Eric Schlosser's work explores the dark side of the fast food
industry. From the brutal conditions in the slaughterhouses to
the underpaid, overworked teenagers and immigrants behind the
counter, Fast Food Nation exposes the bright neon signs
beckoning the hungry for the gilded signposts to obesity, environmental
destruction, and cultural imperialism they really represent.
Fast Food Nation touches on a number of important themes.
Of crucial importance to most consumers is the content of their
food and the health risk implicit in the simple act of ordering
a meal. The contents of hotdogs are firmly entrenched in the American
consciousness and, of course, are the "butt" of many
jokes, but Schlosser raises the stakes as he chronicles the presence
of E. coli, defecation, and insects in our Happy Meals.
These ingredients complement an assortment of bodily fluids and
industrial cleaning products that season fast food, compliments
of a disgruntled workforce.
Schlosser also examines the people who slaughter the meat, grow
the potatoes, and cook and serve them. These jobs are among the
lowest paying in the entire country, and there is a deliberate absence
of unions and government regulations to ensure these workers' safety
and fair treatment. Schlosser paints a harrowing picture of how
the other half lives: uninsured, under compensated, under appreciated,
working in dangerous conditions, and living lives of quiet desperation
with few voices or champions to advocate for them.
Schlosser despairs that the young people working for these corporations
are not receiving any training or marketable job skills. The fast
food companies strive for zero training and in some instances one
hundred percent turnover. These young people often suffer academically
and socially as they work long hours, often late into the night.

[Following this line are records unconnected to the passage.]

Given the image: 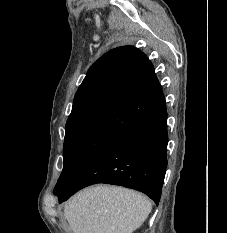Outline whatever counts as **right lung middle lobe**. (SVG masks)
<instances>
[{"mask_svg": "<svg viewBox=\"0 0 227 233\" xmlns=\"http://www.w3.org/2000/svg\"><path fill=\"white\" fill-rule=\"evenodd\" d=\"M117 133L80 130L65 135L64 166L54 193L68 188Z\"/></svg>", "mask_w": 227, "mask_h": 233, "instance_id": "obj_1", "label": "right lung middle lobe"}]
</instances>
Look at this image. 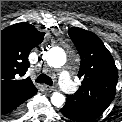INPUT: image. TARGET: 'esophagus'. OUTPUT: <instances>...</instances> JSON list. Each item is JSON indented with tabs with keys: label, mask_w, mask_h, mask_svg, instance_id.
<instances>
[{
	"label": "esophagus",
	"mask_w": 122,
	"mask_h": 122,
	"mask_svg": "<svg viewBox=\"0 0 122 122\" xmlns=\"http://www.w3.org/2000/svg\"><path fill=\"white\" fill-rule=\"evenodd\" d=\"M44 88H45V90H47V91H49V92H52V91L55 90L54 87H52V86H48V85H44Z\"/></svg>",
	"instance_id": "esophagus-1"
}]
</instances>
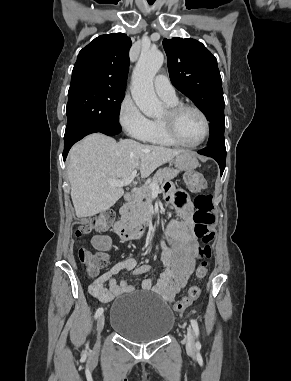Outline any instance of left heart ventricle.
I'll return each mask as SVG.
<instances>
[{
	"label": "left heart ventricle",
	"mask_w": 291,
	"mask_h": 381,
	"mask_svg": "<svg viewBox=\"0 0 291 381\" xmlns=\"http://www.w3.org/2000/svg\"><path fill=\"white\" fill-rule=\"evenodd\" d=\"M165 113L161 117H163ZM176 130L183 141L187 143H195L201 139L204 133L203 119L197 112L186 110L178 117L176 121Z\"/></svg>",
	"instance_id": "left-heart-ventricle-1"
}]
</instances>
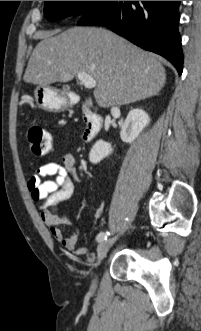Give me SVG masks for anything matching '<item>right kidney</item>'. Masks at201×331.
<instances>
[{
    "label": "right kidney",
    "mask_w": 201,
    "mask_h": 331,
    "mask_svg": "<svg viewBox=\"0 0 201 331\" xmlns=\"http://www.w3.org/2000/svg\"><path fill=\"white\" fill-rule=\"evenodd\" d=\"M150 118L148 114L142 109L131 110L121 128L120 137L123 142L131 143L143 129L149 124ZM113 149L110 143L103 140L97 141L90 153L89 160L93 164L99 163L103 158L112 153Z\"/></svg>",
    "instance_id": "ca27d5eb"
}]
</instances>
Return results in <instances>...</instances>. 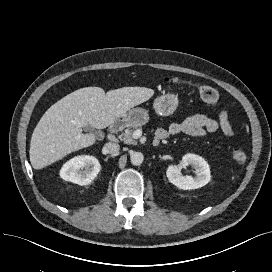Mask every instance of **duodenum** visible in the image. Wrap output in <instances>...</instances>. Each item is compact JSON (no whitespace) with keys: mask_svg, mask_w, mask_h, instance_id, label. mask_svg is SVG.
I'll return each mask as SVG.
<instances>
[{"mask_svg":"<svg viewBox=\"0 0 272 272\" xmlns=\"http://www.w3.org/2000/svg\"><path fill=\"white\" fill-rule=\"evenodd\" d=\"M121 126L119 121H114L109 127V134L113 135ZM161 145V140L159 138H155L153 141L154 147H159Z\"/></svg>","mask_w":272,"mask_h":272,"instance_id":"duodenum-1","label":"duodenum"}]
</instances>
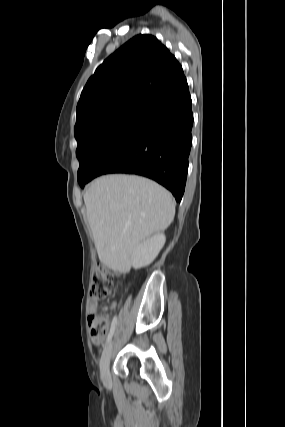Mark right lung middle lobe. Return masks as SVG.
Returning <instances> with one entry per match:
<instances>
[{"instance_id":"dd1d6c3e","label":"right lung middle lobe","mask_w":285,"mask_h":427,"mask_svg":"<svg viewBox=\"0 0 285 427\" xmlns=\"http://www.w3.org/2000/svg\"><path fill=\"white\" fill-rule=\"evenodd\" d=\"M144 105L126 106L115 112L92 120L77 131L76 155L80 162L78 182H85L104 156L115 146L132 123L137 119Z\"/></svg>"}]
</instances>
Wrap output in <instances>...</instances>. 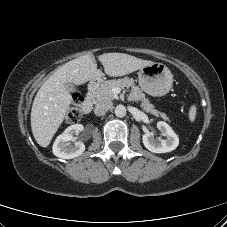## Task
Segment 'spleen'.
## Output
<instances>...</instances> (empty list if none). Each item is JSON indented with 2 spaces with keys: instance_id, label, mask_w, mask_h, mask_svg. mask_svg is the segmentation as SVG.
Returning a JSON list of instances; mask_svg holds the SVG:
<instances>
[{
  "instance_id": "1",
  "label": "spleen",
  "mask_w": 227,
  "mask_h": 227,
  "mask_svg": "<svg viewBox=\"0 0 227 227\" xmlns=\"http://www.w3.org/2000/svg\"><path fill=\"white\" fill-rule=\"evenodd\" d=\"M195 117H196V106L192 105L191 108H190V111H189V119H190V121L193 122L195 120Z\"/></svg>"
}]
</instances>
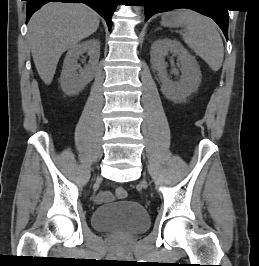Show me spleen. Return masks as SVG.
<instances>
[{"label":"spleen","instance_id":"3e777b00","mask_svg":"<svg viewBox=\"0 0 259 266\" xmlns=\"http://www.w3.org/2000/svg\"><path fill=\"white\" fill-rule=\"evenodd\" d=\"M178 14L185 21L184 42L213 71H218L223 63L224 47L214 21L193 10L182 9Z\"/></svg>","mask_w":259,"mask_h":266}]
</instances>
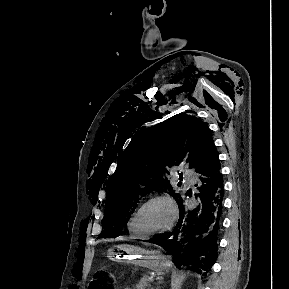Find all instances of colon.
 <instances>
[{
  "label": "colon",
  "instance_id": "colon-1",
  "mask_svg": "<svg viewBox=\"0 0 289 289\" xmlns=\"http://www.w3.org/2000/svg\"><path fill=\"white\" fill-rule=\"evenodd\" d=\"M112 277L106 272L98 271L91 280L88 289H111Z\"/></svg>",
  "mask_w": 289,
  "mask_h": 289
}]
</instances>
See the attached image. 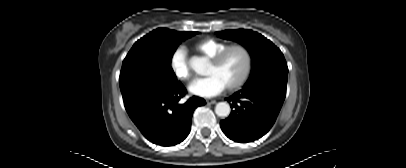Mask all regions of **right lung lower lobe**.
Here are the masks:
<instances>
[{"mask_svg":"<svg viewBox=\"0 0 406 168\" xmlns=\"http://www.w3.org/2000/svg\"><path fill=\"white\" fill-rule=\"evenodd\" d=\"M186 94L178 82L173 88L141 102L128 114L141 133L152 143L172 146L182 142L189 134L192 115L198 106L206 104L196 96L186 103L179 100Z\"/></svg>","mask_w":406,"mask_h":168,"instance_id":"right-lung-lower-lobe-1","label":"right lung lower lobe"}]
</instances>
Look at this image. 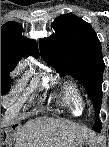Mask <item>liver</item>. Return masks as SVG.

These youngsters are mortgaging their futures for low paying, dead
end jobs.
Despite the rampant abuses and discouraging news, Schlosser maintains
a degree of optimism about the future. He notes that while the fast
food nation was our collective creation, it was not a historical
inevitability, nor is it necessarily a permanent condition. In the
absence of stringent governmental regulation, consumers are left
with the personal responsibility of hastening change through their
wallets. Corporations respond to public pressure, declining sales,
litigation, and bad public relations. As more Americans become informed
about the true cost of fast food their eating habits may change,
and the fast food industry and the corporate philosophy that underpins
it may go the way of the dodo. Schlosser's book may just help to
create a generation of culinary luddites who refuse to eat at the
table corporate greed.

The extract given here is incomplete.